The representative macro-theory agent differs from micro-theory agents
I wish I could write something clear enough because I think once I do David Glasner would champion the maximum entropy approach. Last night he wrote about representative agents having different properties from the micro agents. He used a traffic model as an analogy:
Consider a traffic-flow model explaining how congestion affects vehicle speed and the flow of traffic. It seems obvious that traffic congestion is caused by interactions between the different vehicles traversing a thoroughfare, just as it seems obvious that market exchange arises as the result of interactions between the different agents seeking to advance their own interests. OK, can you imagine building a useful traffic-flow model based on solving for the optimal plan of a representative vehicle?
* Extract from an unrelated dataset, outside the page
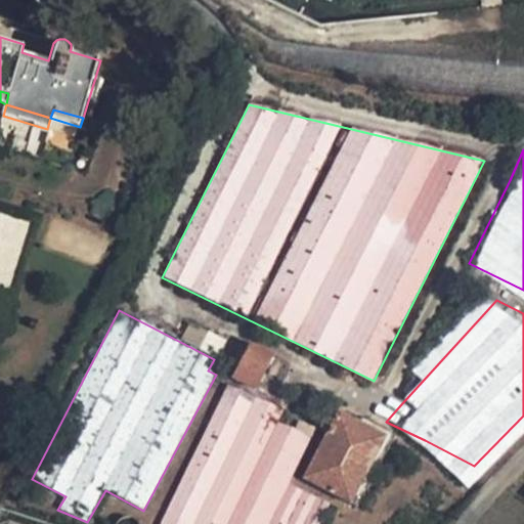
[(228,381),(252,393),(263,370),(269,357),(247,346),(228,381)]
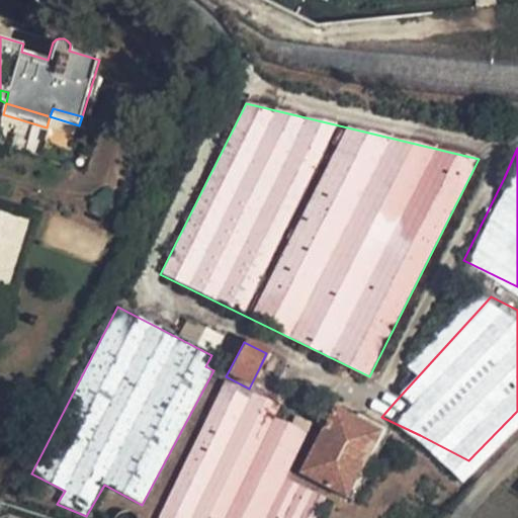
[(284,362),(266,353),(260,366),(278,374),(284,362)]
No, of course not. The 'representative vehicle' (that travels at some varying velocity, carrying a varying number of passengers) is an emergent degree of freedom that simplifies the theory.
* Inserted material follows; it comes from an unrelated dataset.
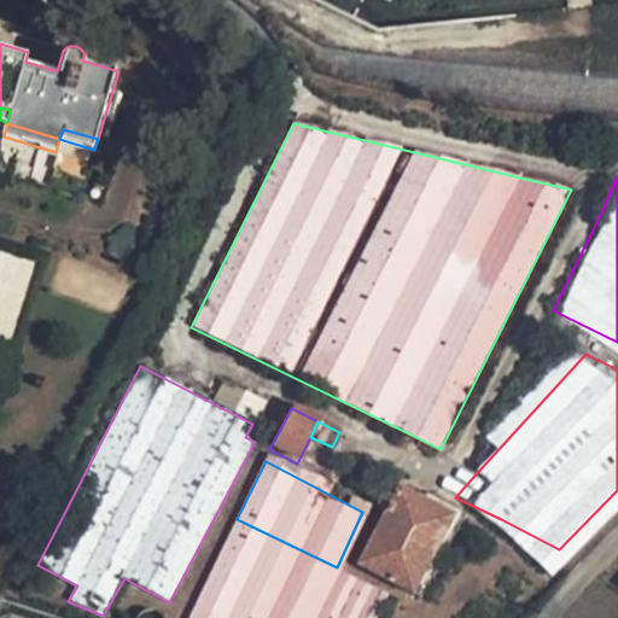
[(359,564),(413,590),(449,517),(394,489),(359,564)]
In physics we have quasi-particles (collective excitations) like phonons. In fact, you'd probably describe a traffic model as a linear combination of vehicle phonons:
The atoms in a lattice don't travel anywhere, yet phonons (emergent waves that don't exist for individual atoms) carry the energy of a shock to the lattice across it. The properties of a material like its head heat capacity and temperature follow from maximum entropy distributions of phonons.
In the information transfer traffic model, the underlying micro-theory vehicles have random velocities, yet the emergent 'representative vehicle' has a single [stochastic] velocity. It would be a mistake to associate the properties of the representative vehicle with the micro-theory vehicles.
In this post, I construct a representative agent from a collection of micro-agents with completely different properties. Micro agents do not have transitive preferences, do not maximize consumption nor do any consumption smoothing; the representative agent has all of these properties (even a well-defined utility function).
Reading Glasner's post gave me the feeling that my blog is like screaming through sound proof glass. Here's Glasner just before the previous quote:
... what I was trying to argue was ... that representative-agent models suffer from an inherent, and, in my view, fatal, flaw: they can’t explain any real macroeconomic phenomenon, because a macroeconomic phenomenon has to encompass something more than the decision of a single agent, even an omniscient central planner.
I think Glasner means the representative agent solution can't explain any real macro phenomenon in terms of micro agents [1]. And that is true of the emergent representative agent. The micro agents and the representative agent have little in common (except maybe the properties allowed by the SMD theorem).
There is a separation between the micro agents and the macro properties and when this separation occurs, the macro properties (given by the representative agent) are the result of the bulk properties of the economic state space. Sometimes this separation doesn't occur (or breaks down), and the representative agent dissolves into a complicated simulation with millions of agents. This is the main point of my earlier post and the idea there is summarized in this graphic:
This happens in disordered systems (like glasses) as well as so-called meso-scale physics where the phonons become less well-defined. In that case there is no simplification, and you have to treat the problem as made up of millions of individual atoms [2].
The key thing to understand here is that the macro theory may have little or nothing to do with the micro theory. The theory of quarks has little to do with the theory of protons and neutrons (except some bulk properties). The theory of phonons (lattice excitations) has little to do with the theory describing an individual atom. The theory of an ideal gas has little to do with the theory of individual atoms. Actually, the emergent macro-theory tends to have more to do with just the symmetries and bulk properties of the state space rather than the details of the micro-theory.
In the quark case it's actually pretty interesting -- there is no scale at which both the quark and hadron theories are simple descriptions. At high energy, the quark theory simplifies. At low energy, the hadron theory simplifies [3]. In physics we call this duality -- sometimes the wave description of a quantum system simplifies and sometimes the particle description simplifies. Some phenomena are more easily seen as electric fields and moving charges, some phenomena are more easily seen in terms of magnetic fields.
For economic phenomena, sometimes the representative agent simplifies and sometimes micro-theory agents simplify.
Economics doesn't have a good way to tell which is applicable when (scope conditions) yet, but the information equilibrium model is a good start, IMHO.
Footnotes:
[1] If Glasner doesn't mean this and means that even an emergent representative agent can't be used, then I'd say we have disagreement. But we'd agree again if what he means is that an emergent representative agent can't be used when the economy is out of equilibrium (in a recession). That's non-ideal information transfer and I get to that in the last two paragraphs and the footnote below.
[2] This is non-ideal information transfer, and can be seen in an ideal gas where molecular forces become important (and the gas condenses into a liquid ... see link).
[3] I have a conjecture that this always happens.